Refusal to hire, discharge, or discrimination in terms and conditions (NRS 613.330(1)(a)) It is unlawful for an employer to fail or refuse to hire any person, to discharge any person, or otherwise to discriminate against any person with respect to compensation, terms, conditions, or privileges of employment, because of race (including hair texture and protective hairstyles associated with race), color, religion, sex, sexual orientation, gender identity or expression, age, disability, or national origin. This subsection reaches initial hiring decisions, termination, and any adverse change to pay, benefits, schedule, job assignments, or working conditions.
Limitation, segregation, or classification of employees (NRS 613.330(1)(b)) It is unlawful to limit, segregate, or classify an employee in a way that would deprive or tend to deprive the employee of employment opportunities or otherwise adversely affect the employee's status, because of a protected characteristic. This prohibition covers job channeling (e.g., assigning women only to certain departments), formal or informal tracking systems, and barriers to promotion or lateral transfer that turn on protected status rather than legitimate business criteria.
Wage-disclosure discrimination (NRS 613.330(1)(c)) Except as otherwise provided in subsection 7 of NRS 613.330, an employer may not discriminate against any employee because the employee has inquired about, discussed, or voluntarily disclosed the employee's wages or the wages of another employee.

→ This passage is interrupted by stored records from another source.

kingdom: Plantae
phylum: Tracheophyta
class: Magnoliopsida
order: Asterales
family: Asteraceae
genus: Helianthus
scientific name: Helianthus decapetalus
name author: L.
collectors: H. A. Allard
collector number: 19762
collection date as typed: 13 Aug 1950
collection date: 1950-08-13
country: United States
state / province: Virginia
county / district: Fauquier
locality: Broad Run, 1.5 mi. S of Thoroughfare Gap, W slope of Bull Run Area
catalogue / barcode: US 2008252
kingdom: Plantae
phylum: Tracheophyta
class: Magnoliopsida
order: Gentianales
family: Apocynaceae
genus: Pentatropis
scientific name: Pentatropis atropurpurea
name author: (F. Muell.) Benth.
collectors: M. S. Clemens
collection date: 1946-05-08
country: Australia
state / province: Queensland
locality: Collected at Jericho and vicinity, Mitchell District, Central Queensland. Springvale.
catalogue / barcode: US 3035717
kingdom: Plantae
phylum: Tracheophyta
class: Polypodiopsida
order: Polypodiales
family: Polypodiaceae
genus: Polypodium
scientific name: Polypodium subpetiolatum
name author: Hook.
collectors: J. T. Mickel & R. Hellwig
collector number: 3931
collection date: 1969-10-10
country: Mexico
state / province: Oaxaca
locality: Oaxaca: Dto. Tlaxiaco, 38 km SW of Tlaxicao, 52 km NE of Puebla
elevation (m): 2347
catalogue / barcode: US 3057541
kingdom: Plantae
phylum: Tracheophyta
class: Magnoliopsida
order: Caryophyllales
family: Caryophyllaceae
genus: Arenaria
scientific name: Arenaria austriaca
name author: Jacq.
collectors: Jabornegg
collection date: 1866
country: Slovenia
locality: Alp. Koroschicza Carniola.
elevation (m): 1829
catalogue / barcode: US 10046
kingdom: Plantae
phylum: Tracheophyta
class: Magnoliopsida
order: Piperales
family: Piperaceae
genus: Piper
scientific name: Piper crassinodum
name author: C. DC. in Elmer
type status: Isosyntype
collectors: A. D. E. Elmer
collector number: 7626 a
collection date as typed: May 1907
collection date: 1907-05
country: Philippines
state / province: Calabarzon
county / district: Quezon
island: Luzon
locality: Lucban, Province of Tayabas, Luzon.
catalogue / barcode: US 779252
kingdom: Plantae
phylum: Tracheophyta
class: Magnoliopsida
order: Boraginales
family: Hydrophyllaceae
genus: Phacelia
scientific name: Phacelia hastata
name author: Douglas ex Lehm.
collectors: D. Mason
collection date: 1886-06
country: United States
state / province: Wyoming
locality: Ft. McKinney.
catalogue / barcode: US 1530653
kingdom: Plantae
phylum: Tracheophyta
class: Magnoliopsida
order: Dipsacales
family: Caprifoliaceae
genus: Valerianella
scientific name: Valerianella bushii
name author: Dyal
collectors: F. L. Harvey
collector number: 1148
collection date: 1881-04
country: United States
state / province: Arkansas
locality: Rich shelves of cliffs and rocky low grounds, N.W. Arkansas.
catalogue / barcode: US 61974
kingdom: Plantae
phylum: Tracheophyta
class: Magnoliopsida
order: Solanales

This protection applies to both private conversations and collective efforts to share pay information; Nevada law mirrors the federal National Labor Relations Act's protection for concerted wage discussion.
Interference with disability aids and service animals (NRS 613.330(4)–(6)) An employer commits an unlawful practice if it interferes with, impedes the use of, or withholds any aid or appliance used by an employee with a disability. Separately, an employer may not directly or indirectly refuse to permit an employee with a disability to keep a service animal (as defined in NRS 426.097) with the employee at all times in the workplace. An exception exists for miniature horses: the employer may refuse to permit a miniature-horse service animal if the employer determines it is not reasonable to comply, using the assessment factors in 28 C.F.R. § 36.302(c)(9).
Criminal-history consideration by public-sector appointing authorities (NRS 613.330(8)) For appointing authorities governed by chapter 284 of NRS (state civil service), the Administrator of the Division of Human Resource Management, and the governing bodies of counties, cities, and towns, it is unlawful to consider an applicant's criminal history without following the procedural requirements in NRS 245.046, 268.402, 269.0802, 284.281, or 284.283, as applicable. These cross-referenced statutes mandate "ban the box" sequencing—deferring criminal-history inquiries until after an initial screening or conditional offer.
NRS 613.330 applies only to employers that meet the 15-employee threshold in NRS 613.310(2). Exceptions to these prohibitions are cataloged in NRS 613.350 (bona fide occupational qualifications, seniority systems, testing for ability, business necessity) and NRS 613.370 (national security).